Healthcare costs are rising even for our pets. Several years ago, Shawna’s precious French Bulldog, Sophie, developed a severe infection. After dozens of expensive tests and medications, she was diagnosed with Irritable Bowel Disease brought on by the infection. Sophie now has to take antibiotics every day with regular check-ups and blood tests to monitor the medication levels. These medications, tests, and office visits are costing Shawna thousands and thousands of dollars every year. You want to do whatever it takes to keep your fur baby healthy, but what if you can’t afford it?
Many pet owners are turning to pet insurance to help cover unexpected costs. According to Consumer Reports, approximately 1.4 million pets were covered by pet insurance in 2014. Many companies are even offering pet insurance as an optional employee benefit. However, these pet policies have the same deductibles, premiums, and co-pays that human insurance does. So, is the cost really worth it?

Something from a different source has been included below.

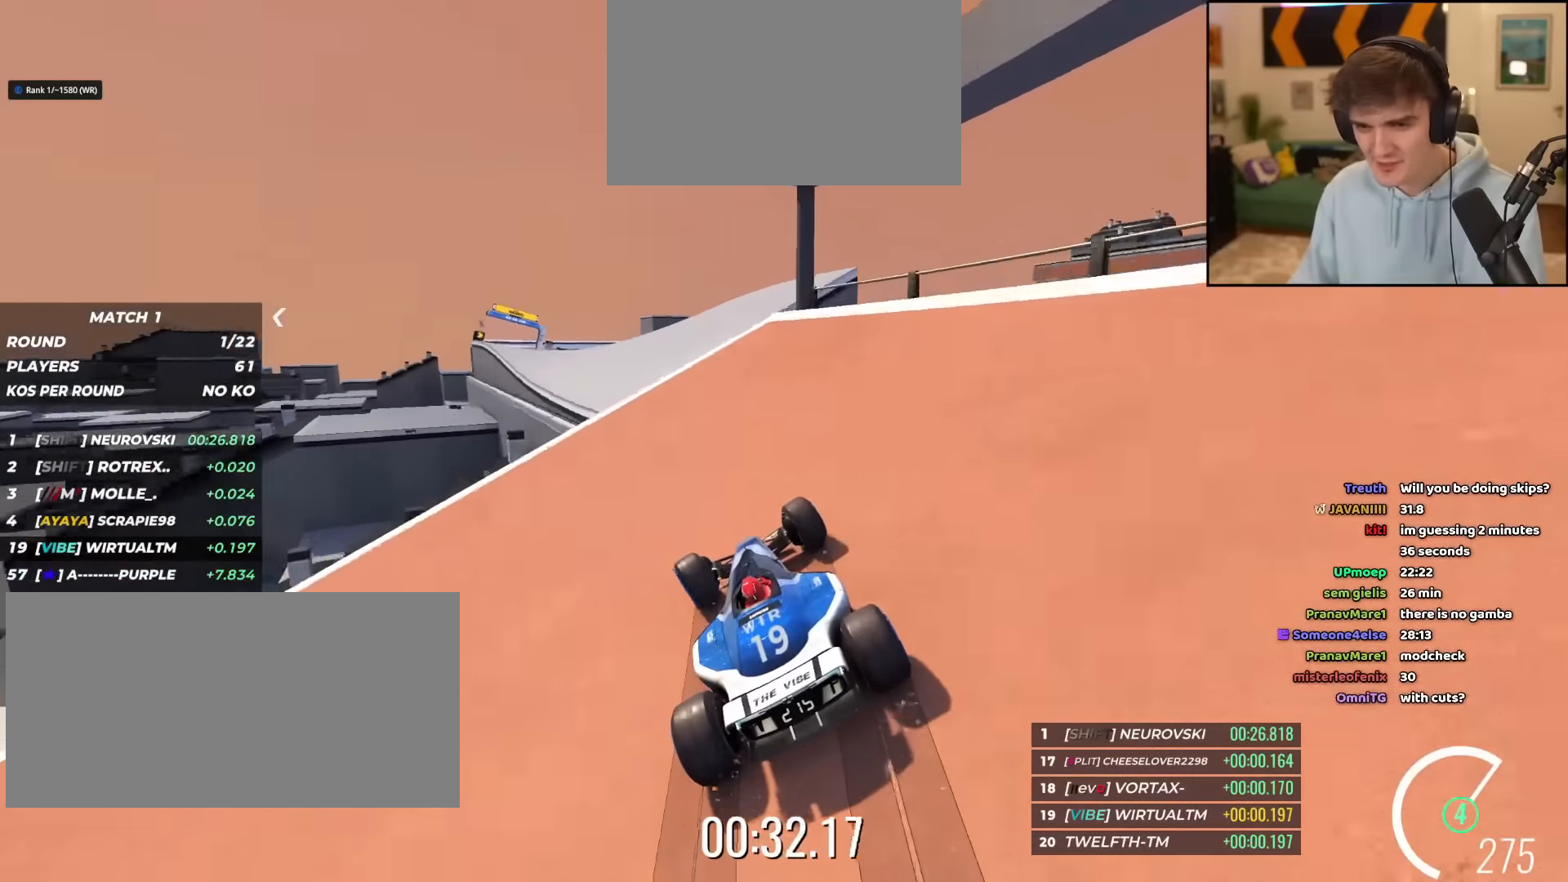
{"keys": ["left", "up"], "events": [[134, "left", "up"], [184, "right", "down"], [284, "right", "up"], [384, "left", "down"]]}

Pet insurance can run $300 or more per year depending on the coverage and the insurance company. That translates to $5,000 or more over the life of your pet. Your average, healthy dog will likely never have an expense that high. For that reason, many consumer advocates conclude that pet insurance is not worth the cost for a healthy pet. After comparing multiple insurance plans, Consumer Reports found that for a healthy 10-year old beagle, the total premiums paid to insurance companies exceeded the dog’s medical bills.

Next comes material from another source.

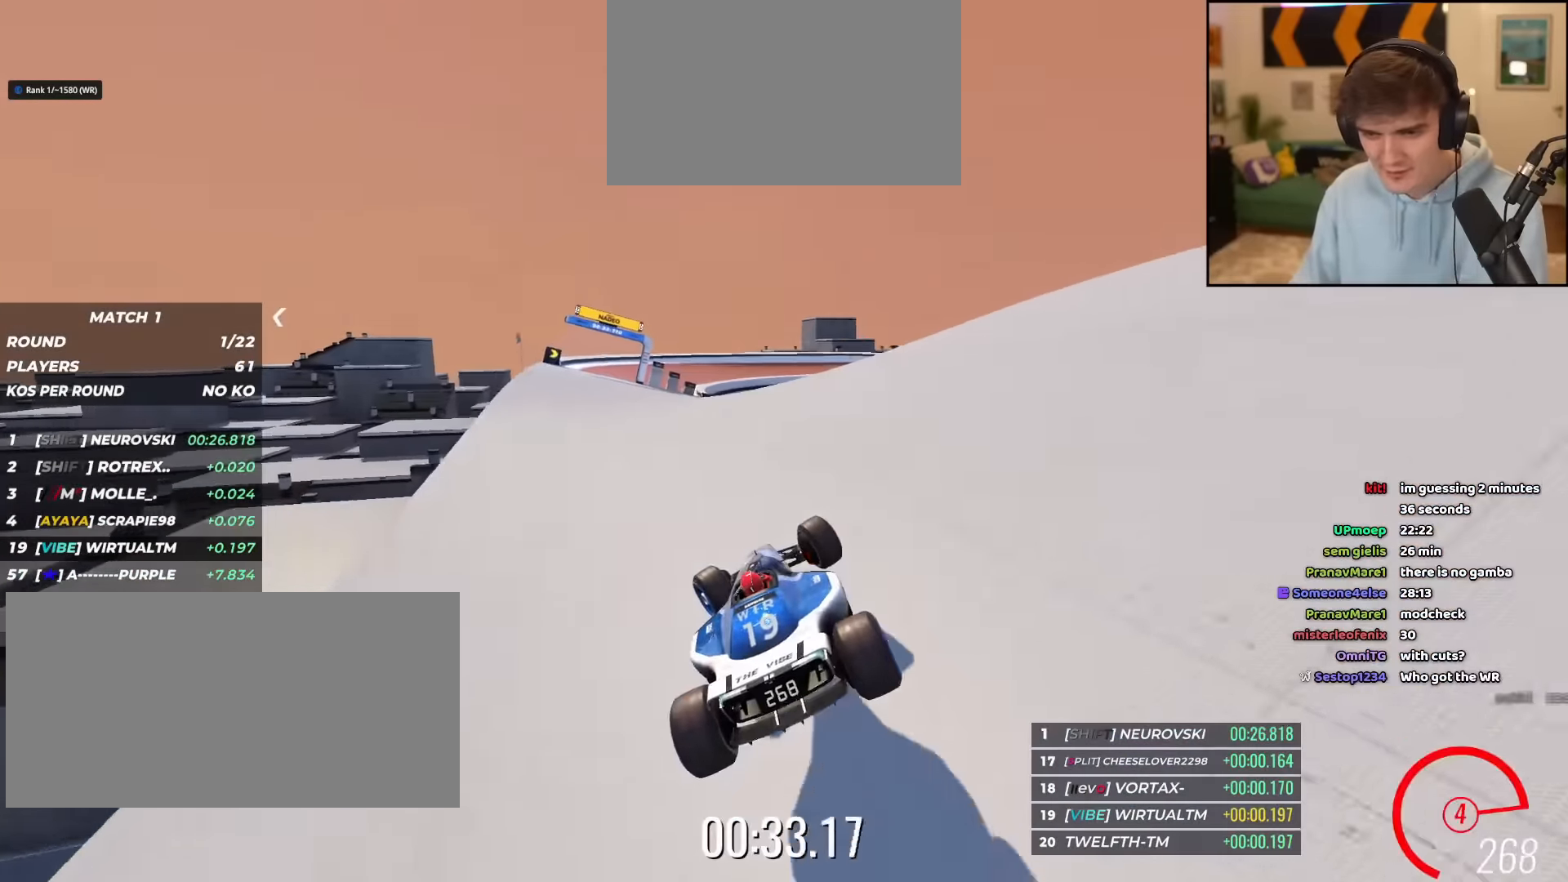
{"keys": ["left", "up"], "events": []}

However, for a dog who may have serious health issues, an insurance policy will cover unexpected and large vet bills. Knowing you are covered will give you peace of mind and will prevent a tragic “economic euthanasia.” The key is to find the right policy. Finding the correct policy for your family can have a significant impact on costs incurred in an emergency situation or even one expensive surgery. If you don’t feel you.
If insurance is not in your budget or doesn’t make sense to you, there are other ways to deal with the cost of pet health care. Many vets have a wellness plan that covers preventative and diagnostic services like office visits, routine vaccines, tests, x-rays, dental cleaning, and in some cases grooming. These plans are typically a lower monthly fee than insurance, although they do not always cover emergency services or surgery.
Another option is to start an emergency savings fund for pet care. Set aside a small amount each month so you will have a cushion should an unexpected health care expense arise. The Humane Society can also help guide you to organizations that may help you pay for a medical bill you can’t cover.